The function of higher education is twofold: the development of competent citizens and the training of a skilled workforce. This is the socio-economic dogma of higher education. It is driving the funding by governments, the strategic plans at universities and colleges, and the decisions of secondary school graduates.
It might come as a surprise to the critics of a liberal arts education, but contents-free learning does not exist. When you learn to read, you must read something. When you learn to think critically, you must think critically about something. When you learn to calculate, you must calculate something.
Consequently, adhering to the dogma, we use our expertise not only to teach the students subject knowledge but also transferable cognitive skills (communication, independent judgement, problem solving, memorisation) and transferable behavioural traits (respect, perseverance, integrity, confidence).
Of course, most students will forget most of the subject knowledge. As B.F. Skinner wrote in 1964: “Education is what survives when what has been learned has been forgotten.” If we do our job well, what survives are transferable cognitive skills and transferable behavioural traits.
Is this good enough? No. Generally speaking, “the stakeholders” are not happy.
Students complain that we fail to accommodate their preferences and personal situations. Graduates complain that we fail to teach the knowledge and skills necessary to succeed in the labour market. Employers complain that we fail to produce the workers they need.

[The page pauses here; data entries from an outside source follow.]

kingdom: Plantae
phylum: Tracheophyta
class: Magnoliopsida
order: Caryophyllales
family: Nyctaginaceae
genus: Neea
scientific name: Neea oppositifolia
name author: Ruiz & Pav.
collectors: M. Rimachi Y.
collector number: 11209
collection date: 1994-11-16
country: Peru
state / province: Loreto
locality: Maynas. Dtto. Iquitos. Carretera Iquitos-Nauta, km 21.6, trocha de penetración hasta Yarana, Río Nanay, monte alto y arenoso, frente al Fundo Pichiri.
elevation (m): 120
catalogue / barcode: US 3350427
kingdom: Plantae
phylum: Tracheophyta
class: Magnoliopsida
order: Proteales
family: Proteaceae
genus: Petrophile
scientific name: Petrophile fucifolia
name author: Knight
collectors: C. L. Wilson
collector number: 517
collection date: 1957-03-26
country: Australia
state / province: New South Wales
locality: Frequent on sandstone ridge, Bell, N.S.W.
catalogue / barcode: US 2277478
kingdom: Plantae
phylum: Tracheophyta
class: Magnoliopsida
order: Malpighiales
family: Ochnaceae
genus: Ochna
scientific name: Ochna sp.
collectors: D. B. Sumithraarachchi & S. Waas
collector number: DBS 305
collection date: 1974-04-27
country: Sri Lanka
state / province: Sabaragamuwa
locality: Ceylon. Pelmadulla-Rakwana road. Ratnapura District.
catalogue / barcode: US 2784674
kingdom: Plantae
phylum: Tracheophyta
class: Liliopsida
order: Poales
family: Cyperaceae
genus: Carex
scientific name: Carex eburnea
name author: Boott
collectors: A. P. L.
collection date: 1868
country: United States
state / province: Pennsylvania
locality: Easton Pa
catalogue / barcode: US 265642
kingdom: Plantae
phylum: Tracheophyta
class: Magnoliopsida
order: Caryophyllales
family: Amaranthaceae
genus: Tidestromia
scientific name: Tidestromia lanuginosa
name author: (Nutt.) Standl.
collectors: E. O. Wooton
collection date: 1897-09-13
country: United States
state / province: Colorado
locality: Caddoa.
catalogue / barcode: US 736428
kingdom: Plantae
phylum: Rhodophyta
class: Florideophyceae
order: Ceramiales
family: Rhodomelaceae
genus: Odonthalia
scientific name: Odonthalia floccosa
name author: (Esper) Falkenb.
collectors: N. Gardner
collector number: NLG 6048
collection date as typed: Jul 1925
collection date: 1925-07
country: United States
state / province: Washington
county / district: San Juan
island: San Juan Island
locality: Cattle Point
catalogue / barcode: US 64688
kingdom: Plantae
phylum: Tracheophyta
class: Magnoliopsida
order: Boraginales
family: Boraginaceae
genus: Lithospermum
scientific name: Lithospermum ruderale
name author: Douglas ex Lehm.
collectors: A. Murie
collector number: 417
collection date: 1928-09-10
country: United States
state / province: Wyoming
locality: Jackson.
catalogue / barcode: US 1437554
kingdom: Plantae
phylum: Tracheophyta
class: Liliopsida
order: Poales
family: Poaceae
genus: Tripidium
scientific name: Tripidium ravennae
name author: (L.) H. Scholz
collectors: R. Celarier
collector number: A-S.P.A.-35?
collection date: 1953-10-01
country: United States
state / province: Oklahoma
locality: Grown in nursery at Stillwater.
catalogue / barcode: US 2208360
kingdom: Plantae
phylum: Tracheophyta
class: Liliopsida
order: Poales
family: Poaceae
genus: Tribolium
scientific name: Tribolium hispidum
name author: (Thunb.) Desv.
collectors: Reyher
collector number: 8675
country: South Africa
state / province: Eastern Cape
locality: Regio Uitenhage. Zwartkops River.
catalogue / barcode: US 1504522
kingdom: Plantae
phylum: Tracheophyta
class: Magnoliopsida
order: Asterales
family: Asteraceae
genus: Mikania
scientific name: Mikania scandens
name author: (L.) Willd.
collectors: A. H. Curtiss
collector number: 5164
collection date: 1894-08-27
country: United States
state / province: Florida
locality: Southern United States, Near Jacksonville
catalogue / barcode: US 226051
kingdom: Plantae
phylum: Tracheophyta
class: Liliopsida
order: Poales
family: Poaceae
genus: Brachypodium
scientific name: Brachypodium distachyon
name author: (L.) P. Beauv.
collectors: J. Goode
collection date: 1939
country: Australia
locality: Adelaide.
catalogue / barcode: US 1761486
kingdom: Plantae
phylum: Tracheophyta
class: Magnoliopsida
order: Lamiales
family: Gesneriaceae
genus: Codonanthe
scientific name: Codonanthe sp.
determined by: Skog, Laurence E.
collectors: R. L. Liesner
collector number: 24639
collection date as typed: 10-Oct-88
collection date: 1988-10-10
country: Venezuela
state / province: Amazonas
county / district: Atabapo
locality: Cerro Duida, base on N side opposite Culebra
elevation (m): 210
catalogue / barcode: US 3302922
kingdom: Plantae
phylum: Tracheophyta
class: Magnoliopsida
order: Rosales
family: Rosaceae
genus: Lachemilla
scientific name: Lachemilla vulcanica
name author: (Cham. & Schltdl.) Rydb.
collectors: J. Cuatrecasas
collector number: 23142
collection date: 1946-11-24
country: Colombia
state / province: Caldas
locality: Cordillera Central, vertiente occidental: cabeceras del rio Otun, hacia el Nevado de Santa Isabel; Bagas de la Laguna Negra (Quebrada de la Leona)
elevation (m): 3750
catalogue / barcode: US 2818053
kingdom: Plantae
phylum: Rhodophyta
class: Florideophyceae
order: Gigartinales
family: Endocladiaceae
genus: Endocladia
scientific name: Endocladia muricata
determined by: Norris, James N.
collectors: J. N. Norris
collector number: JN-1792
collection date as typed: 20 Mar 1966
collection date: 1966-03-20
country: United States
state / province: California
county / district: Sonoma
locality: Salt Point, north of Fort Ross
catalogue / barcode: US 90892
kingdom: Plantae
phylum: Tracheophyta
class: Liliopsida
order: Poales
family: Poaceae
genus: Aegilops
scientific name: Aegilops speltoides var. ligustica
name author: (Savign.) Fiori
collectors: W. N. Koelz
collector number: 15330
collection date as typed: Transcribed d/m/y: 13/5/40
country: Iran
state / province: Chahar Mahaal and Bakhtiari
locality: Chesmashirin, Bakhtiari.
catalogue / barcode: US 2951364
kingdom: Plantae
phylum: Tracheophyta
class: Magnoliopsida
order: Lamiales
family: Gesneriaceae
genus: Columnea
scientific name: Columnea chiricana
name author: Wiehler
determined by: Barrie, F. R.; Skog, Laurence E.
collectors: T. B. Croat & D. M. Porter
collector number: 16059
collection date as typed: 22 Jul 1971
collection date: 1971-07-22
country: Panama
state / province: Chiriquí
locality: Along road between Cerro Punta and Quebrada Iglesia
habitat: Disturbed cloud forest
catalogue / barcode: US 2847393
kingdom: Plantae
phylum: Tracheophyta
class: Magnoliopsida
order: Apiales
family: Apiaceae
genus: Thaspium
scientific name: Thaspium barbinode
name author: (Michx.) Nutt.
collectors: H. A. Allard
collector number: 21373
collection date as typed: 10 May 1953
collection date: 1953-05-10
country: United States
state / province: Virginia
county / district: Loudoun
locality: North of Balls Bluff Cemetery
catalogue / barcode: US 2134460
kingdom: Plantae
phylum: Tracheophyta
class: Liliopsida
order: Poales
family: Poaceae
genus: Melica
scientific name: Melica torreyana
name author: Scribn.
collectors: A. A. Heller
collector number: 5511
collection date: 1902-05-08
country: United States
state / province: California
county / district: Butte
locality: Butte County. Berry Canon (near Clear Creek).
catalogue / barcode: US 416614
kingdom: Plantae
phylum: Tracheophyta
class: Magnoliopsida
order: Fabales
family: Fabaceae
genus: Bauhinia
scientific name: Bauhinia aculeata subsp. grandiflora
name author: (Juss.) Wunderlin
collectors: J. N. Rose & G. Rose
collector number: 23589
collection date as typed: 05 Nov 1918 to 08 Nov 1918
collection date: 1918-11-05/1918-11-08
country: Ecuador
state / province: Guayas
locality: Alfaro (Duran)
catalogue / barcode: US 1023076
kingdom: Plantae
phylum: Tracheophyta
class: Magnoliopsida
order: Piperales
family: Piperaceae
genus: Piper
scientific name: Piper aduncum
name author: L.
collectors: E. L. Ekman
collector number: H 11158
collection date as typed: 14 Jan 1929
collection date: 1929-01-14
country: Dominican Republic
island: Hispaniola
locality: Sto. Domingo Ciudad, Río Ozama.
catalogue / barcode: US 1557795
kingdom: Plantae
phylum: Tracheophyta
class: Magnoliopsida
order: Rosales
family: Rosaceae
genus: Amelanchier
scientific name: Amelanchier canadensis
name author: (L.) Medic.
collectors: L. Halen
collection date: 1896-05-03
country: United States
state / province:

Universities and colleges have responded. And we have tried to please everyone.
And so, the positive-thinking doctrine to lull students into the belief that they can be whatever they want to be. And so, short-lived fads (portfolios, “the guide on the side”) and long-lived delusions (learning styles, the reversed classroom) from teaching and learning specialists in their elusive search for “best practices”. And so, kindergarten-level “experiential learning” exercises with glass beads, pipe cleaners and swimming pool noodles. And so, badges for task completions to reinforce good behaviour, like training animals.
And so, too, micro-testing, the breaking of grades into tiny pieces of pseudo-achievements and the abolishment of the retention of substantial amounts of information. And so, grade inflation, because we don’t want to ruin a student’s future or receive poor student evaluations of our teaching. And so, Prior Learning Assessment and Recognition, not far from giving academic credit for a drunken chat in a bar about, say, Justin Trudeau (political science) or hockey (sports management).
And so, “student success centres” and whole professions whose function it is to beget success in the unprepared and the uninterested. And so, compressed academic terms, because we would not want to waste valuable student time on their higher education. And so, career centres to teach students how to write resumés and cover letters, how to prepare for job interviews and how to keep their jobs once they have them.
It is easy to see that our collective actions are often in direct conflict with the socio-economic dogma. We treat students neither as fellow citizens nor as future professionals. We treat them as confused children.
And how have things worked out for us?
At the beginning of every semester, I ask the students whether, given the choice, they would go through the regular motions of the course, with lectures, learning and exams, or take a C up front. In some of my courses, more than half choose option two.
When I ask how many read for enjoyment, play a musical instrument or follow the news, the count is usually zero. When I ask the dimensions of a square kilometre, some students believe the answer is 10 metres by 10 metres. When I ask about the speed of light, utter silence. When I ask what caused the extinction of dinosaurs, some students believe it was humans. (I am not joking.)
Even at the end of my courses, half the students still cannot give a proper definition of the subject they just spent a whole semester on, cannot identify the criteria that make them trust information and cannot calculate the average of five numbers. (Again, I am not joking.)
I conclude that most students lack curiosity about the world. They don’t want to become the “critical thinkers” most of us want to make them. They don’t want hard courses that challenge them. They don’t want to experience a serious confrontation between their belief systems and those of others. And they don’t understand the importance of transferable cognitive skills in the labour market.
They just want a quick academic credential and then get on with making some money.
As Kurt Vonnegut put it more eloquently in 1990: “The lesson I myself learned over and over again when teaching at the college...was the uselessness of information to most people, except as entertainment. If facts weren’t funny or scary, or couldn’t make you rich, the heck with them.”
I do not know whether treating students as adults would alone be enough to cure their lack of interest and indolence. I don’t know whether it would produce more competent citizens and better-skilled professionals. But it is a cheap experiment to do and worth a try.
Michael Baumann is a faculty member at a Canadian university. Before that, he spent a lost decade as a mid-level university bureaucrat. In 2003, he returned his PhD in protest to the University of British Columbia.